__What this task involves__: Search the entries for the word "percymamedy" and return every line where it is found.
★ ★ ★ ★ ★
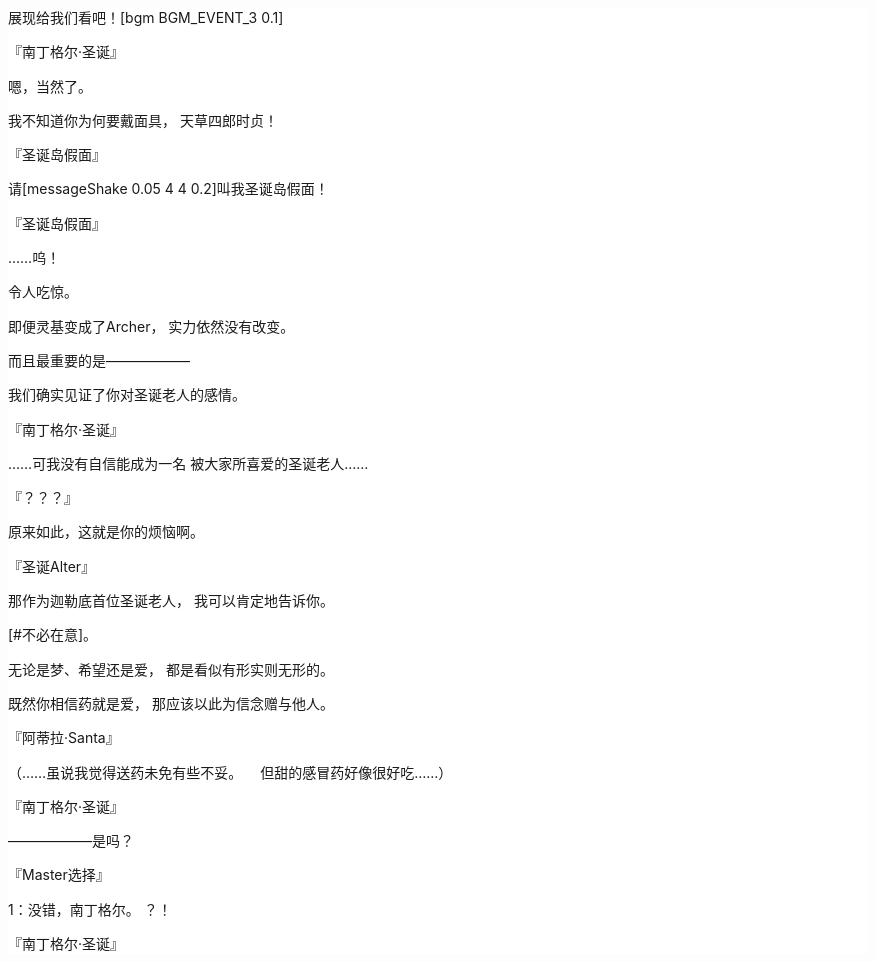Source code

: 展现给我们看吧！[bgm BGM_EVENT_3 0.1]

『南丁格尔·圣诞』

嗯，当然了。

我不知道你为何要戴面具，
天草四郎时贞！

『圣诞岛假面』

请[messageShake 0.05 4 4 0.2]叫我圣诞岛假面！

『圣诞岛假面』

……呜！

令人吃惊。

即便灵基变成了Archer，
实力依然没有改变。

而且最重要的是——————

我们确实见证了你对圣诞老人的感情。

『南丁格尔·圣诞』

……可我没有自信能成为一名
被大家所喜爱的圣诞老人……

『？？？』

原来如此，这就是你的烦恼啊。

『圣诞Alter』

那作为迦勒底首位圣诞老人，
我可以肯定地告诉你。

[#不必在意]。

无论是梦、希望还是爱，
都是看似有形实则无形的。

既然你相信药就是爱，
那应该以此为信念赠与他人。

『阿蒂拉·Santa』

（……虽说我觉得送药未免有些不妥。
　但甜的感冒药好像很好吃……）

『南丁格尔·圣诞』

——————是吗？

『Master选择』

1：没错，南丁格尔。
？！

『南丁格尔·圣诞』
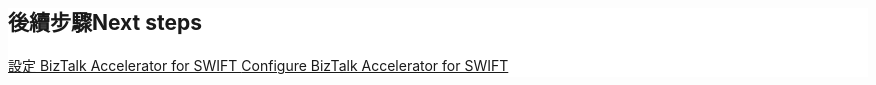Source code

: ## <a name="next-steps"></a><span data-ttu-id="3fa02-188">後續步驟</span><span class="sxs-lookup"><span data-stu-id="3fa02-188">Next steps</span></span>
[<span data-ttu-id="3fa02-189">設定 BizTalk Accelerator for SWIFT </span><span class="sxs-lookup"><span data-stu-id="3fa02-189">Configure BizTalk Accelerator for SWIFT </span></span>](../../adapters-and-accelerators/accelerator-swift/configure-biztalk-accelerator-for-swift.md)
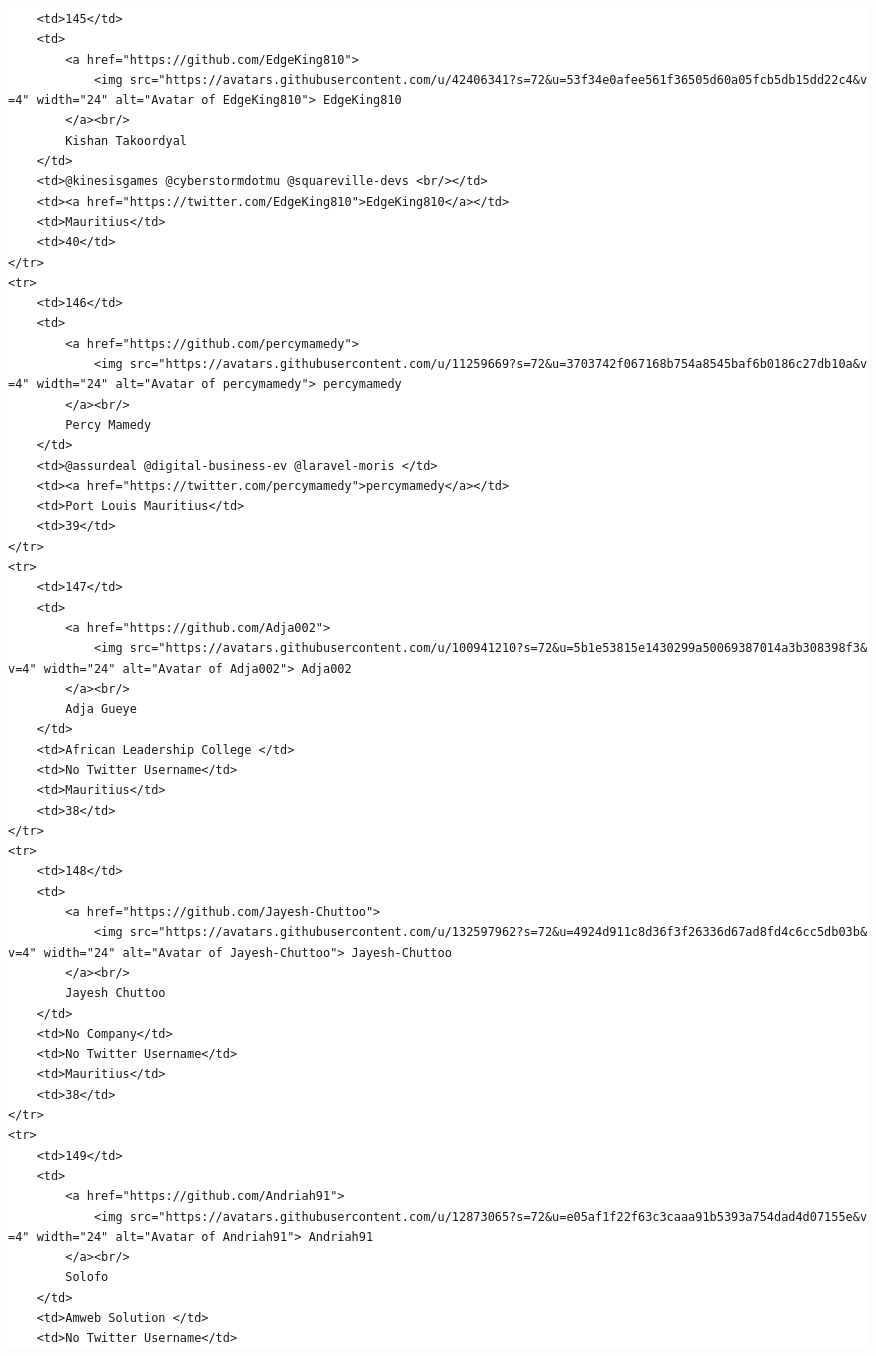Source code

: 		<td>145</td>
		<td>
			<a href="https://github.com/EdgeKing810">
				<img src="https://avatars.githubusercontent.com/u/42406341?s=72&u=53f34e0afee561f36505d60a05fcb5db15dd22c4&v=4" width="24" alt="Avatar of EdgeKing810"> EdgeKing810
			</a><br/>
			Kishan Takoordyal
		</td>
		<td>@kinesisgames @cyberstormdotmu @squareville-devs <br/></td>
		<td><a href="https://twitter.com/EdgeKing810">EdgeKing810</a></td>
		<td>Mauritius</td>
		<td>40</td>
	</tr>
	<tr>
		<td>146</td>
		<td>
			<a href="https://github.com/percymamedy">
				<img src="https://avatars.githubusercontent.com/u/11259669?s=72&u=3703742f067168b754a8545baf6b0186c27db10a&v=4" width="24" alt="Avatar of percymamedy"> percymamedy
			</a><br/>
			Percy Mamedy
		</td>
		<td>@assurdeal @digital-business-ev @laravel-moris </td>
		<td><a href="https://twitter.com/percymamedy">percymamedy</a></td>
		<td>Port Louis Mauritius</td>
		<td>39</td>
	</tr>
	<tr>
		<td>147</td>
		<td>
			<a href="https://github.com/Adja002">
				<img src="https://avatars.githubusercontent.com/u/100941210?s=72&u=5b1e53815e1430299a50069387014a3b308398f3&v=4" width="24" alt="Avatar of Adja002"> Adja002
			</a><br/>
			Adja Gueye
		</td>
		<td>African Leadership College </td>
		<td>No Twitter Username</td>
		<td>Mauritius</td>
		<td>38</td>
	</tr>
	<tr>
		<td>148</td>
		<td>
			<a href="https://github.com/Jayesh-Chuttoo">
				<img src="https://avatars.githubusercontent.com/u/132597962?s=72&u=4924d911c8d36f3f26336d67ad8fd4c6cc5db03b&v=4" width="24" alt="Avatar of Jayesh-Chuttoo"> Jayesh-Chuttoo
			</a><br/>
			Jayesh Chuttoo
		</td>
		<td>No Company</td>
		<td>No Twitter Username</td>
		<td>Mauritius</td>
		<td>38</td>
	</tr>
	<tr>
		<td>149</td>
		<td>
			<a href="https://github.com/Andriah91">
				<img src="https://avatars.githubusercontent.com/u/12873065?s=72&u=e05af1f22f63c3caaa91b5393a754dad4d07155e&v=4" width="24" alt="Avatar of Andriah91"> Andriah91
			</a><br/>
			Solofo
		</td>
		<td>Amweb Solution </td>
		<td>No Twitter Username</td>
★ ★ ★ ★ ★
__Response area__:
			<a href="https://github.com/percymamedy">
				<img src="https://avatars.githubusercontent.com/u/11259669?s=72&u=3703742f067168b754a8545baf6b0186c27db10a&v=4" width="24" alt="Avatar of percymamedy"> percymamedy
		<td><a href="https://twitter.com/percymamedy">percymamedy</a></td>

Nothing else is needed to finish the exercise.